Have you been watching SSSS.Dynazenon? While I love the characters, insights, and animation in both that show and SSSS.Gridman, the S^4 series have remained a hard sell for me, and this even though my earliest memories of anime (and TV in general) include another giant robot series, Voltron. In fact, it’s the whole giant robot / kaiju parts that I have difficulty getting into. That aspect is culturally very Japanese, and not a part of nerd culture that I’ve sunk much into since childhood. I’m expected to easily accept a storyline about mecha fighting kaiju, much like the S^4 characters do, as displayed in their cavalier attitudes towards the events of the series. Kaiju attacking the city? Ain’t no thang—this is Japan, after all. Combining to form a giant robot? We’re Japanese—we’ve been preparing for this all our lives. Yomogi, Yume, and the rest are totally unfazed.
But I don’t think it’s just the cultural perspective that leads the Dynazenon crew to be at relative ease with everything that’s going on—I think that it’s also the attitudes imbued in their characters, etched there through experience. For instance, in episode three, when Gauma reveals he’s operating the unit to try to reach someone of the opposite sex, the rest of the team is like, “Yeah, we get it. We’ll help you,” which is nice and all but, ya know, you could die out there, all to help a weird guy get reconnected with his lady friend. Who but this ragtag group would make such a decision?

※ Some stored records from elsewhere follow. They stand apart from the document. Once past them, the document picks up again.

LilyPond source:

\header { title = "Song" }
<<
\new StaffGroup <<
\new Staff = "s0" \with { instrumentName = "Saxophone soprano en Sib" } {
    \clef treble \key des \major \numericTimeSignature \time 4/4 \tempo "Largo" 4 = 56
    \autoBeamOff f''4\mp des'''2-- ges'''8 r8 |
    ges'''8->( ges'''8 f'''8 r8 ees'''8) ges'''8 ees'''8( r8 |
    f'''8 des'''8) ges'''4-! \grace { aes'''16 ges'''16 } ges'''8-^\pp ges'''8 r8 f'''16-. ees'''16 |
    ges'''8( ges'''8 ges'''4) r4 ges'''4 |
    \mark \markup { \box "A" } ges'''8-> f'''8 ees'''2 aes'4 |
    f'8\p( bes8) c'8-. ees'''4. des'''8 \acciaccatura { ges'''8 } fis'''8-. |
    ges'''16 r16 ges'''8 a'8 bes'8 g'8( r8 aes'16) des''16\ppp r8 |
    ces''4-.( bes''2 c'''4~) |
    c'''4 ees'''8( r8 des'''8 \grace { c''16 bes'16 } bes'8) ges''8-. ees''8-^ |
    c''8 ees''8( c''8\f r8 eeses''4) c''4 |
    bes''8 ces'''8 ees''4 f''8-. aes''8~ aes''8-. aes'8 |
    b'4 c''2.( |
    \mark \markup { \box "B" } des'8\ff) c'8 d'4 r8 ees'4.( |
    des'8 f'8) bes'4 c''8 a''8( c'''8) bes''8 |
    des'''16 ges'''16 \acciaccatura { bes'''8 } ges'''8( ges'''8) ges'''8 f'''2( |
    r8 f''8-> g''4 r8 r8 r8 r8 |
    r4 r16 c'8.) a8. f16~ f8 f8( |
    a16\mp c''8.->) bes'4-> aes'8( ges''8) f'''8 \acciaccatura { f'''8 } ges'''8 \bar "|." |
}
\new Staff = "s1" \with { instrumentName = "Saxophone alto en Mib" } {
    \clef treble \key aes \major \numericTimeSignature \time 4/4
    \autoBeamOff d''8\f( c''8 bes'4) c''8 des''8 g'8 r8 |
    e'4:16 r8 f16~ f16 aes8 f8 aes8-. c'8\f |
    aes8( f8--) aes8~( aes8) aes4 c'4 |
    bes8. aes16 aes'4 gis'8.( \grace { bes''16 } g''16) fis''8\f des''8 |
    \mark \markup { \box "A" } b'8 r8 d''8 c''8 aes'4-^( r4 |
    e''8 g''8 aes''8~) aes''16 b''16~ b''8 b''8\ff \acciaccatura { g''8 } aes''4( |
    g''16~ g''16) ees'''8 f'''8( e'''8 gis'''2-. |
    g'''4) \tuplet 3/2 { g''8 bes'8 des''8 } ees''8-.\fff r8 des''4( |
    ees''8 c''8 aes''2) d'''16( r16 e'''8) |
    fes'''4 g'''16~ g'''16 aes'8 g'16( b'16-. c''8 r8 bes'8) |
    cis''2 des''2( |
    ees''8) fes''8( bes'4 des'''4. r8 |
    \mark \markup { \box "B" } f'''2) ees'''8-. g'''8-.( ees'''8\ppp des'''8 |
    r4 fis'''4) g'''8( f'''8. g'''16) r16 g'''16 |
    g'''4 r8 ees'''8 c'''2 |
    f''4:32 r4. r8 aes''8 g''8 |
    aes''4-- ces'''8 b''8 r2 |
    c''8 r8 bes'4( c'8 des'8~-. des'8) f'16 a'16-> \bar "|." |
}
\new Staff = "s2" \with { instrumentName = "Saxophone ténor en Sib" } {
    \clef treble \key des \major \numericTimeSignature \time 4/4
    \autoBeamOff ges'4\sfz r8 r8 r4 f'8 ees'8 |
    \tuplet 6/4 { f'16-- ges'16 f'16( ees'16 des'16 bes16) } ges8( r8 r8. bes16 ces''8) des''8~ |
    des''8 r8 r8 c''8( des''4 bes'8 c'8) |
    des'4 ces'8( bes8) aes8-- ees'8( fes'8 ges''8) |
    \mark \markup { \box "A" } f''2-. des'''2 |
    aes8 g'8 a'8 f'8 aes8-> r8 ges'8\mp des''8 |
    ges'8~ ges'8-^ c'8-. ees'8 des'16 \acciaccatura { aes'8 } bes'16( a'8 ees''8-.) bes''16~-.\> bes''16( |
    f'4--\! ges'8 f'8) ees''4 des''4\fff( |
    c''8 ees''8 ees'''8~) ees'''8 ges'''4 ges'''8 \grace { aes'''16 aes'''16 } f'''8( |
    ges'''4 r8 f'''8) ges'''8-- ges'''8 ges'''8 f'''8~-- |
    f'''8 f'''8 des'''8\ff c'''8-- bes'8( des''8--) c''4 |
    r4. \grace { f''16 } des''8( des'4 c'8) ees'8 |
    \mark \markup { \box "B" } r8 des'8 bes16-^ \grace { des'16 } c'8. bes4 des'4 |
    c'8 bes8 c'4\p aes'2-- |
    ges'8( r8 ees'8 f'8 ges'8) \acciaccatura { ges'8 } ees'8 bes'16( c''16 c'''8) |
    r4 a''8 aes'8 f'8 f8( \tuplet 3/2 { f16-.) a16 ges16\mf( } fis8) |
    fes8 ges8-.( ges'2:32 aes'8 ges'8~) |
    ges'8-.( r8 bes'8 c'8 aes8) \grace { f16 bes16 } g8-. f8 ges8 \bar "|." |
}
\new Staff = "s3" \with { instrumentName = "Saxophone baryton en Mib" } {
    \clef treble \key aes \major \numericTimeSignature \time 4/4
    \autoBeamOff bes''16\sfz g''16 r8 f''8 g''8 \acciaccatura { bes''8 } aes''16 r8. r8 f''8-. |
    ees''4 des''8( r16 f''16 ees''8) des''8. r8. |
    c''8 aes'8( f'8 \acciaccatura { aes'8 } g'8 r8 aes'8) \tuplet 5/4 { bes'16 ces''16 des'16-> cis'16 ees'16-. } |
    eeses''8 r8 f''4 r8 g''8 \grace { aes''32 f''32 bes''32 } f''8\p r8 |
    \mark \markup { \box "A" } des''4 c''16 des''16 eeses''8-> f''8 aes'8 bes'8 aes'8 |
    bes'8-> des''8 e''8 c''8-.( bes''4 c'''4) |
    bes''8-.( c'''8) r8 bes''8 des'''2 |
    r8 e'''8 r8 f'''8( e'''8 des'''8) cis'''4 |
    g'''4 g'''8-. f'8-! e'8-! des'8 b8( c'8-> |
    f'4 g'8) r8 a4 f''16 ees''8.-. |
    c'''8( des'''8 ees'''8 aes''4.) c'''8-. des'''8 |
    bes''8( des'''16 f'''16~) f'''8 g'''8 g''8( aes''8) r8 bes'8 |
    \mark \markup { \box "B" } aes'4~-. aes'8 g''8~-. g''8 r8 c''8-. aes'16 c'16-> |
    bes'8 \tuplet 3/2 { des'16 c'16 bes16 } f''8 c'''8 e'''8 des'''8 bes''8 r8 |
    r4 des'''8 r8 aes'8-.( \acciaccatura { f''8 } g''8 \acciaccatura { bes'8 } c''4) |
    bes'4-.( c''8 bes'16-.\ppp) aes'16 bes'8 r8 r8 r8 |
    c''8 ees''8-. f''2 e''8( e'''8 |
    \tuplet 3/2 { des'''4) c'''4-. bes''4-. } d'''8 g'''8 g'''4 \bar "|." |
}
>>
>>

Maybe this lackadaisical attitude points back to one of the thoughts I mentioned earlier: These pilots have been waiting for this moment all their lives—of if not that long, at least since some singular moment in their pasts. Maybe they haven’t been exactly preparing to fight kaiju, but they’ve been ready for something momentous, something that uses what they’ve learned and experienced and puts that to work.
Take a look at Yume. She’s developed a reputation for stringing guys along at school—Yomogi most recently. It’s soon revealed, however, that she’s actually quite a decent person, and that her behavior is likely connected to home and personal difficulties that arose after the death of her older sister several years ago. For her, fighting kaiju in a giant robot is not the preeminent event of her life—the loss of her sister was. Flying an aircraft that joins with other vehicles to form a giant mecha dinosaur, as incredible as it is, is merely the next major event in her life. And she’s surprisingly prepared and eager to do it.

Episode three, which delves a little deeper into Yume’s tragic past, reminds me of a family member of mine who likewise experienced an unexpected death. In his case, it was his best friend, randomly murdered as a young adult in a shooting that remains unsolved to this day. This family member is a brilliant guy, and up until then was very driven to do “big things” with his life, and had a reasonable but ambitious plan to accomplish it all. He was also, in all honesty, pretty self-centered. If you thought differently from him, if you were in the way of his plans, well, get out of the way. His friend’s death, however, transformed him completely—he’s since become far kinder and in fact, turned into one of the most selfless people I’ve ever known, someone we depend on and love. When he later married and had children, it really wasn’t a game changer for him—he had already changed. He was ready.
My experience with parenthood was different. As I’ve related many times before, having children forced me to confront my shortcomings and realize that this dream I had since I was young, of being an incredible father, wasn’t coming true. To my surprise, a desire to be a good dad wasn’t enough—I needed, you know, skills and characteristics to become one, and I was lacking in so many necessary areas. The struggles I had with parenthood were my big transition point in life, the event that forced me to grow and move toward everything else that followed.
In that way, maybe I’m more like the NEET in the group, Koyomi, the only one for whom it seems piloting a mecha is his turning point, the singular event that could change everything from here on out. Perhaps, like me, he’ll come to take more responsibility, to put himself out there despite the risk of failure, and to keep moving forward even when it hurts. Because whether it’s by piloting the Dynazenon or being responsible for an infant’s life, it’s sometimes the overwhelming events in life that lead to transformation.
What’s your singular event, your piloting of Dynazenon that has transformed your life? Please share with us in the comments below.
SSSS.Dynazenon can be streamed through Funimation.
Thank you for this article! I think that, for me, what really changed the game was a particular act of trust that (I think) God asked from me in 2013, while I was at University. Until then, I thought I more or less knew what to expect from life, and I was used to reason my way through the varying circumstances, taking Christ and His word into account. Everything I had discerned in my prayer life up to that point were things that I more or less knew, or similar to the experience of Christians around me. Instead, this was quite crazy, personal, would look odd, and the results were unpredictable. I felt increasingly like Indiana Jones walking over the invisible bridge. I didn’t get a clear-cut resolution (only hints that it made sense), and I may have been wrong, so for now I will omit what it was specifically. But it certainly made me look everything with new eyes, and drove home that with God, everything is truly possible. Since then my life has increasingly felt more like Our Lord raiding everything in my life and the Universe, big and small, and me tagging along Him. In a way, right now, flying an aircraft that turns out to be a part of a giant mecha dinosaur doesn’t sound so insane.